**Supplied information**
+ + + + + + +
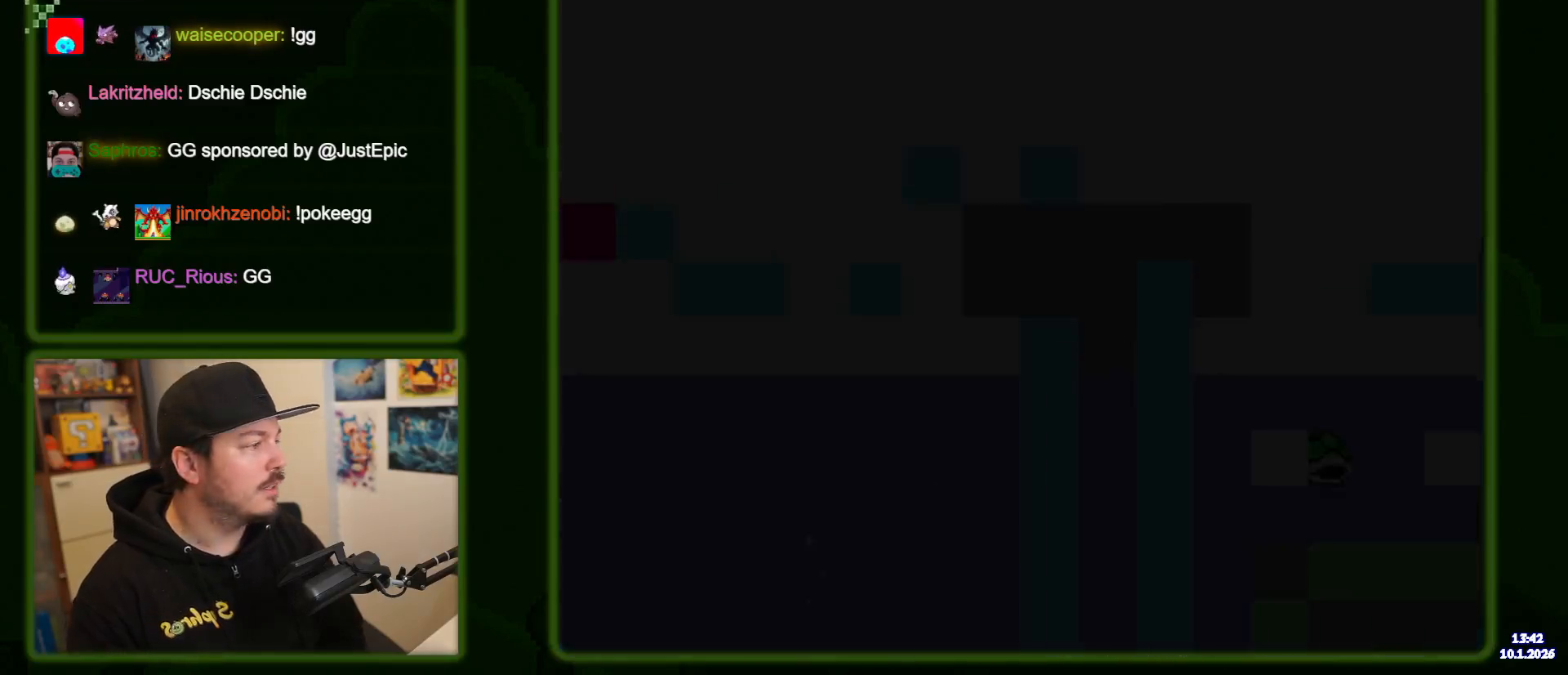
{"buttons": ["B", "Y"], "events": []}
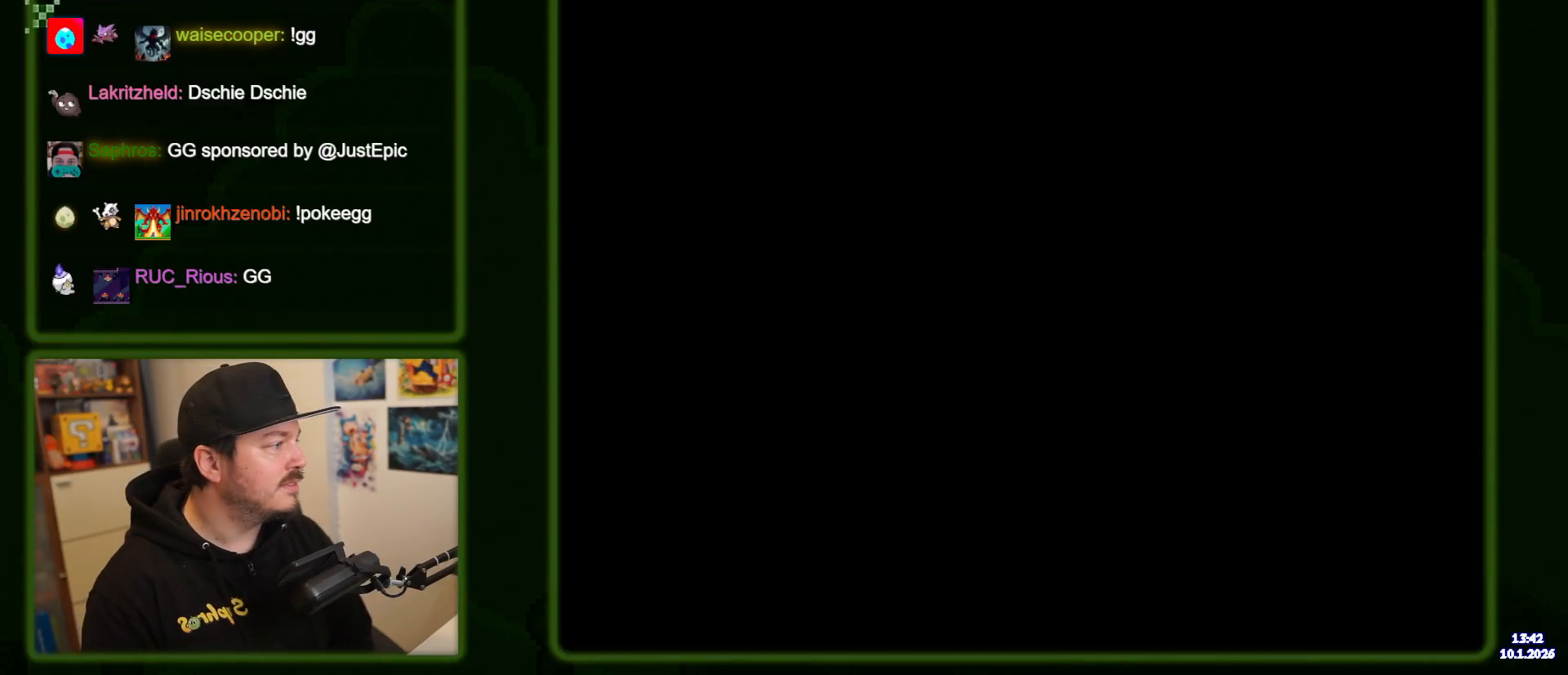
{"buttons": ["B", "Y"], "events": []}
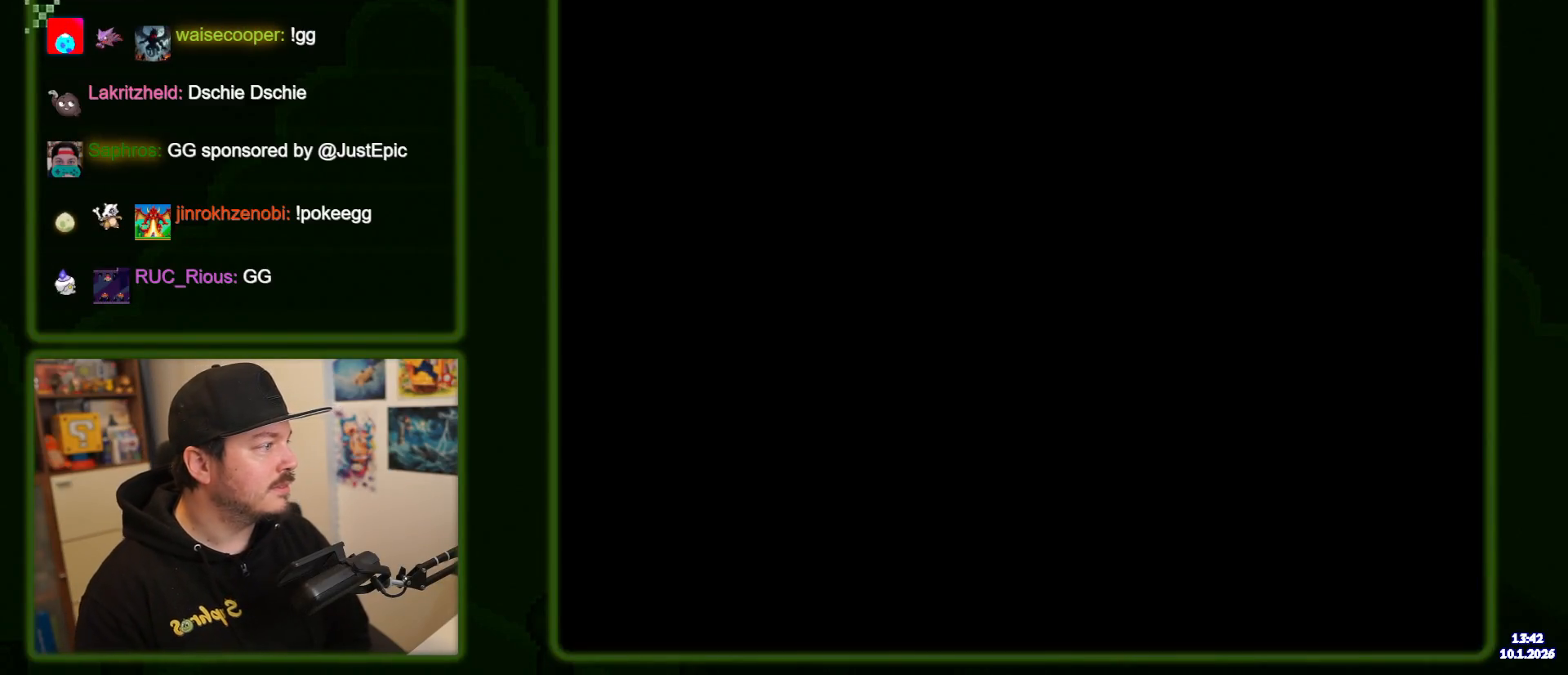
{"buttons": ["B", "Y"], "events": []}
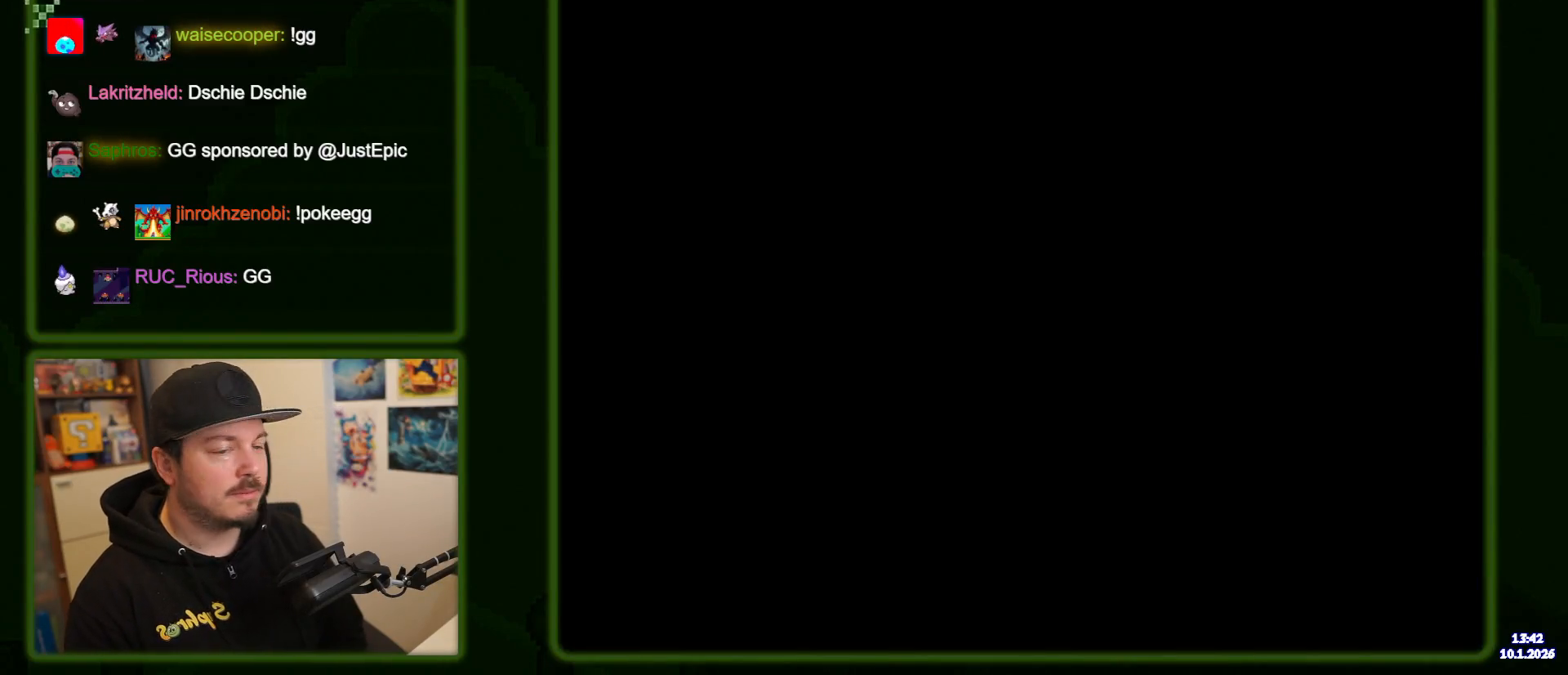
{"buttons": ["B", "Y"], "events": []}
+ + + + + + +
**What the exercise asks**
Could you write out the whole listing exactly, skipping every picture?

**Answer**
{"buttons": ["B", "Y"], "events": []}
{"buttons": ["B", "Y"], "events": []}
{"buttons": ["B", "Y"], "events": []}
{"buttons": ["B", "Y"], "events": []}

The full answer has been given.